Package Summary
A portable, dependency-free ROS client library in pure C
Maintainer: Christian Holl < choll [theAt] synapticon [theDot] com >
- Author: Christian Holl
- License: BSD
Status: UNDER DEVELOPMENT
Source: git https://github.com/synapticon/rosc.git
Documentation
rosc is a dependency-free ROS client implementation in ANSI C which aims to support small embedded systems as well as any operating system. Its long-term goal is to become a hardened, efficient and highly portable implementation of the ROS middleware (including future evolutions of it), making it a good choice for use in industrial applications or product development.
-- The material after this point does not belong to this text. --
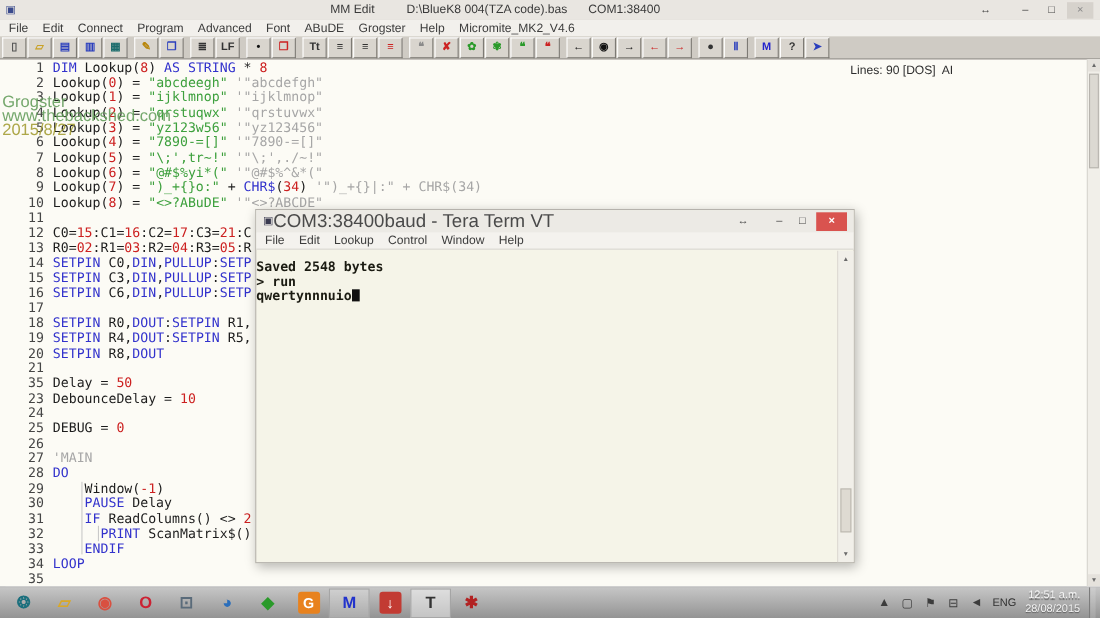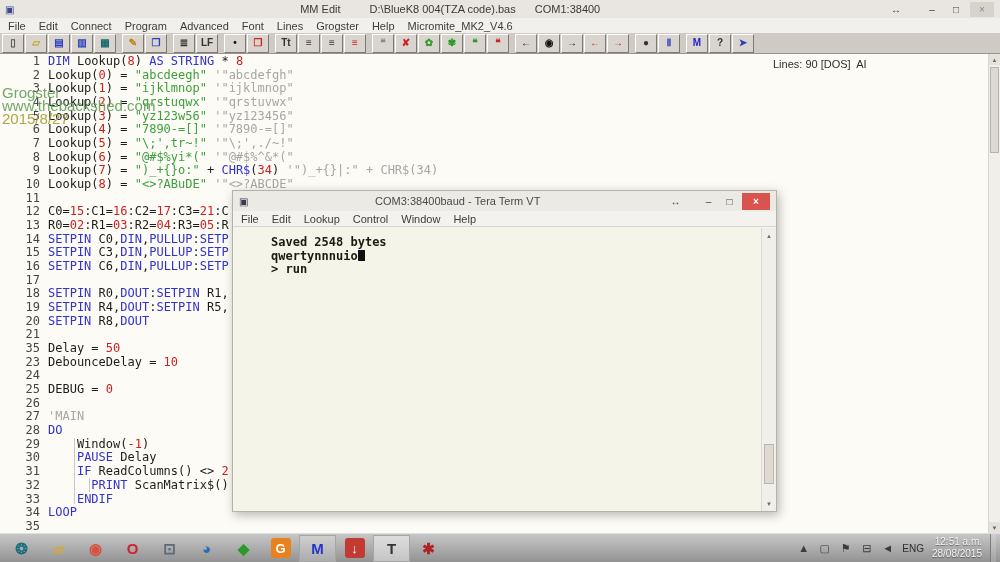"Lines" span.mitem { text: Lines -> ABuDE }
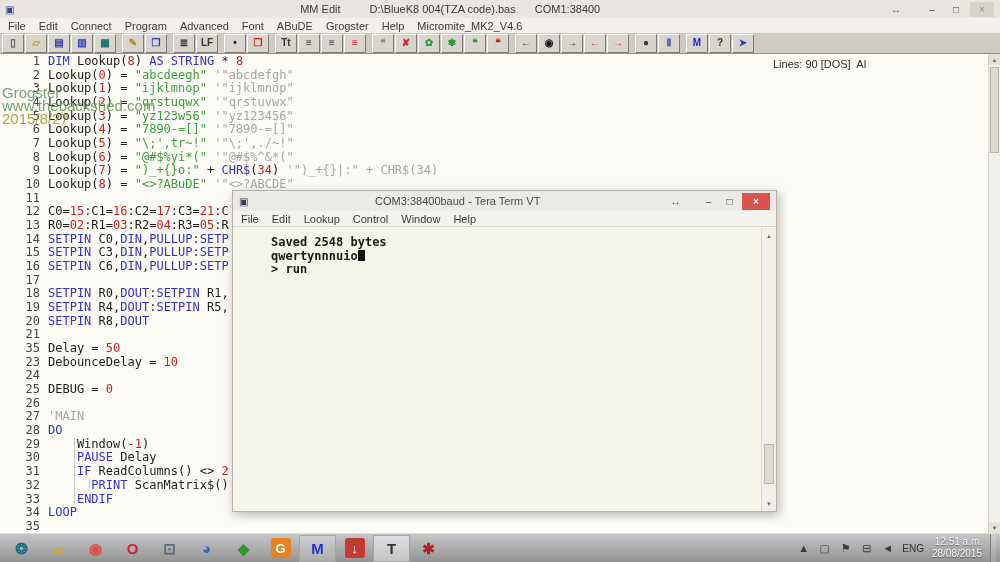"COM3:38400baud - Tera Term VT" .tt-title .ttl { font-size: 11px -> 17px; text-align: center -> none }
rosc is based on a modular concept, enabling the developer to select or add the platform support he needs. A rosc node is assembled by the rosc core package which contains the basic communication structure, support packages for each platform (operating systems / bare-metal systems (AVR, ARM, XMOS etc.)) as well as communication packages for bare-metal systems which contain the handling functions for several communication interfaces.
Efficiency of rosc is driven and maintained by a bare-metal, low-memory reference scenario. For bare-metal systems each memory storage is allocated at compile time. This means that the user must define a maximum array length for messages with undefined arrays (as an example from a msg file: uint8t array[]). On systems with an operating system this is not necessary because the memory for the array will be allocated at runtime.
Essential features:
- XMLRPC communication
- HTTP/XML parser
- XMLRPC message generator
- Port interface handling (services, topics, XMLRPC)
- ROS message (msg-File) header/source generation
- TCPROS (un-)marshalling
Planned future extensions:
- Transport layer independency
- Realtime capability
- Development debugging features
- Compiler optimization packages
- special size optimizations
- using special pragmas (like pack)
- Multimaster/masterless concept
Development Status
rosc is available as alpha, and still under heavy development.
You can try out the alpha under Linux now.